Com efeito, não é a reclamação, em si, uma simples prova que o ordenamento jurídico
brasileiro é falho. Ela é um meio eficaz de buscar a preservação de direitos fundamentais, o
respeito às decisões da Suprema Corte e o resguardo da Constituição Federal.

5. CONCLUSÃO
Os direitos fundamentais constituem o alicerce de todo o ordenamento jurídico por
consubstanciarem valores supremos e indispensáveis para o homem e para a sociedade.
Portanto, faz-se imperiosa a observância desses direitos, bem como a criação de mecanismos
aptos a resguardá-los. No que concerne ao processo, o postulado fundamental que o tutela é o
devido processo legal, porquanto nele se enquadram todos as exigências necessárias para a
configuração de um processo substancialmente justo.
Nesse contexto, a reclamação constitucional surge como garantia do direito
fundamental ao devido processo legal, uma vez que tem como escopo garantir a autoridade
das decisões proferidas pelo Supremo Tribunal Federal e o respeito à sua competência,
constitucionalmente definida.
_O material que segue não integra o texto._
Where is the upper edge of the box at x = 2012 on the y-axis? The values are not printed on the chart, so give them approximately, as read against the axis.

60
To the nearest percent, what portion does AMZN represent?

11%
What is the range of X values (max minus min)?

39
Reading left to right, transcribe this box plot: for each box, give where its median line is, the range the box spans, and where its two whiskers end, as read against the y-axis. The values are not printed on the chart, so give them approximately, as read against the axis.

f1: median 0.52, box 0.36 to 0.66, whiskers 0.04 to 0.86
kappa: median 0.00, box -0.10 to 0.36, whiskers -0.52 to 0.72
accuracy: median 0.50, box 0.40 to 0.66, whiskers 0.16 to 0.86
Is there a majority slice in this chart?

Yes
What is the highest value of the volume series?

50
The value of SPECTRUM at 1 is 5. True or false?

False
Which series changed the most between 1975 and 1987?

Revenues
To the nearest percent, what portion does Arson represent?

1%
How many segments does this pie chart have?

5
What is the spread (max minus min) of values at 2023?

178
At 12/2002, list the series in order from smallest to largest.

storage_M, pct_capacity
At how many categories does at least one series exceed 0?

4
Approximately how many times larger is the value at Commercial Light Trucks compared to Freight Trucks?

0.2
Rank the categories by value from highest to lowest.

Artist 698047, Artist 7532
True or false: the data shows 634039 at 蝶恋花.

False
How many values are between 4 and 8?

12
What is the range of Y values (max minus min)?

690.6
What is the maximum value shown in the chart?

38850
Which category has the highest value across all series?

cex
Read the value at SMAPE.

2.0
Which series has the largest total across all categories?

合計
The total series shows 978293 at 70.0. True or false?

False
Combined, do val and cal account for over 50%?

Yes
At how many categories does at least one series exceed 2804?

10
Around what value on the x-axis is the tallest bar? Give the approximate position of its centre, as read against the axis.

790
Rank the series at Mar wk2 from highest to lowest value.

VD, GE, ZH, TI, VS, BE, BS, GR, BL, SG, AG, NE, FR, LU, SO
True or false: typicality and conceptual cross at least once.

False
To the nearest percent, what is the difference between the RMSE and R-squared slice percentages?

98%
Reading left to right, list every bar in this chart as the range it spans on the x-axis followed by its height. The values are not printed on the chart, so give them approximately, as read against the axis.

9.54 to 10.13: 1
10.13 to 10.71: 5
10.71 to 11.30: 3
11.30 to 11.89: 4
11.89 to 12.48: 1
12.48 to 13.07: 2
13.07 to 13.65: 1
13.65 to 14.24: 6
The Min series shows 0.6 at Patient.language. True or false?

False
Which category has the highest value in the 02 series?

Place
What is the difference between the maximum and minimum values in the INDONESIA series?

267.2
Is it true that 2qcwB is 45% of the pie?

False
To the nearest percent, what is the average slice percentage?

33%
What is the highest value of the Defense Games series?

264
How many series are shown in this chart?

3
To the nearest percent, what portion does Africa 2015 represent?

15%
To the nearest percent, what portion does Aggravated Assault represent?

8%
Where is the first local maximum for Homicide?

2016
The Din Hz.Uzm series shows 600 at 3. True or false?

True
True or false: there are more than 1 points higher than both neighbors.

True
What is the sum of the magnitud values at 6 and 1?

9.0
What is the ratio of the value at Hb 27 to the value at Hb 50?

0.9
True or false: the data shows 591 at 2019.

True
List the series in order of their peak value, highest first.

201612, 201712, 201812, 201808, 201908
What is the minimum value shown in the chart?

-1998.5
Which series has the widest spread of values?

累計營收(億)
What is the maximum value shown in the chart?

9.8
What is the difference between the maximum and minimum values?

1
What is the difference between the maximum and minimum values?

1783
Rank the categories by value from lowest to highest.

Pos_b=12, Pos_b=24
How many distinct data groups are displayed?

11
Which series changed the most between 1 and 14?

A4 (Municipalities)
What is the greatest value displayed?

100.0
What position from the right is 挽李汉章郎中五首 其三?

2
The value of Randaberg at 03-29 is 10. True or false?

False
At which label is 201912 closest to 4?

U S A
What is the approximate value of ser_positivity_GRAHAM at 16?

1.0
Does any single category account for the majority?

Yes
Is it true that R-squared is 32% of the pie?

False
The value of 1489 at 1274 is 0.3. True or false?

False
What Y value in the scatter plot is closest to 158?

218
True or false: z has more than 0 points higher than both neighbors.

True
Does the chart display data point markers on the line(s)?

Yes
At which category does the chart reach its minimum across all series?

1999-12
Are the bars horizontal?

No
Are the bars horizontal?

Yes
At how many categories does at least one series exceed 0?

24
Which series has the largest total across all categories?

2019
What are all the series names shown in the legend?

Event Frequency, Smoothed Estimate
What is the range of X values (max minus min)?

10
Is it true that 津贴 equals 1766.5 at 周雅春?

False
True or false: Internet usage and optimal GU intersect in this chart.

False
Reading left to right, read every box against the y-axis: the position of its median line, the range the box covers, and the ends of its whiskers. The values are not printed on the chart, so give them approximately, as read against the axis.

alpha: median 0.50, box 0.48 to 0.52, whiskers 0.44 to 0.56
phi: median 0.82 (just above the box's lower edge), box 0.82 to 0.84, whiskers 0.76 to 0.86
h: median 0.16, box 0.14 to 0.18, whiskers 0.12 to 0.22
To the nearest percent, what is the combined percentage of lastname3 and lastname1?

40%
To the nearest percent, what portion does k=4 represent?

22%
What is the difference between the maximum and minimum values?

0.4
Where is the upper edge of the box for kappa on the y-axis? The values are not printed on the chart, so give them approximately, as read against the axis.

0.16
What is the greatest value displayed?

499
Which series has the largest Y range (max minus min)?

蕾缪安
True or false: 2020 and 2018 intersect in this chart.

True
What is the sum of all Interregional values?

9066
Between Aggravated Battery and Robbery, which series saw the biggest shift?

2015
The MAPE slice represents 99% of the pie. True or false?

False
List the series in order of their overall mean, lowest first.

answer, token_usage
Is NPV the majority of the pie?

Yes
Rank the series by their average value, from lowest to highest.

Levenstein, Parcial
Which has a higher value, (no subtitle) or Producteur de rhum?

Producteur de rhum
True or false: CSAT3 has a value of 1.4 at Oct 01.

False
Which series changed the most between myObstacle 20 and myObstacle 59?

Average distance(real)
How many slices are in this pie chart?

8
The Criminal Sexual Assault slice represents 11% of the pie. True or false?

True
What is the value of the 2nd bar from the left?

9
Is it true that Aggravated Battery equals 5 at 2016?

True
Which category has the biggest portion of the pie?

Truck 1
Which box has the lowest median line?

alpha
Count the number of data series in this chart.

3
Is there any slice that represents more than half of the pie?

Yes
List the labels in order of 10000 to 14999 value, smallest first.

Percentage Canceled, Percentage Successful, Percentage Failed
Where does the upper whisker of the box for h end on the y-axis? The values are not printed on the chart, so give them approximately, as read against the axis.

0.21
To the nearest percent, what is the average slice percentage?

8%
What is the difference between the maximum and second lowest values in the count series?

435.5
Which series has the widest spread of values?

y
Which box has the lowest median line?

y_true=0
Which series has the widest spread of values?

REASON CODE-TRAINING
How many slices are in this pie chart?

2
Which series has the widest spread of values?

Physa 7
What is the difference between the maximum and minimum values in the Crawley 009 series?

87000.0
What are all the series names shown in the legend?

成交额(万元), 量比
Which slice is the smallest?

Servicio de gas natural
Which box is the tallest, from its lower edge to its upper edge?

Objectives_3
Percebe-se, assim, que seus objetivos constituem requisitos
essências para se alcançar um processo devido e justo, haja vista que correspondem,
respectivamente, ao princípio da efetividade e ao princípio do juiz natural.
Isto posto, resta demonstrado que a reclamação é importante instrumento de garantia
da supremacia da Constituição Federal e da observância dos direitos fundamentais. Reside sua
relevância na busca da conciliação entre o exercício da função jurisdicional de forma legítima
e eficaz pelo Poder Judiciário com a realidade social, que demonstra a falibilidade do sistema
legal através do descumprimento de decisões proferidas pelo Supremo Tribunal Federal e o
desrespeito às normas de competências definidas pela Carta Magna.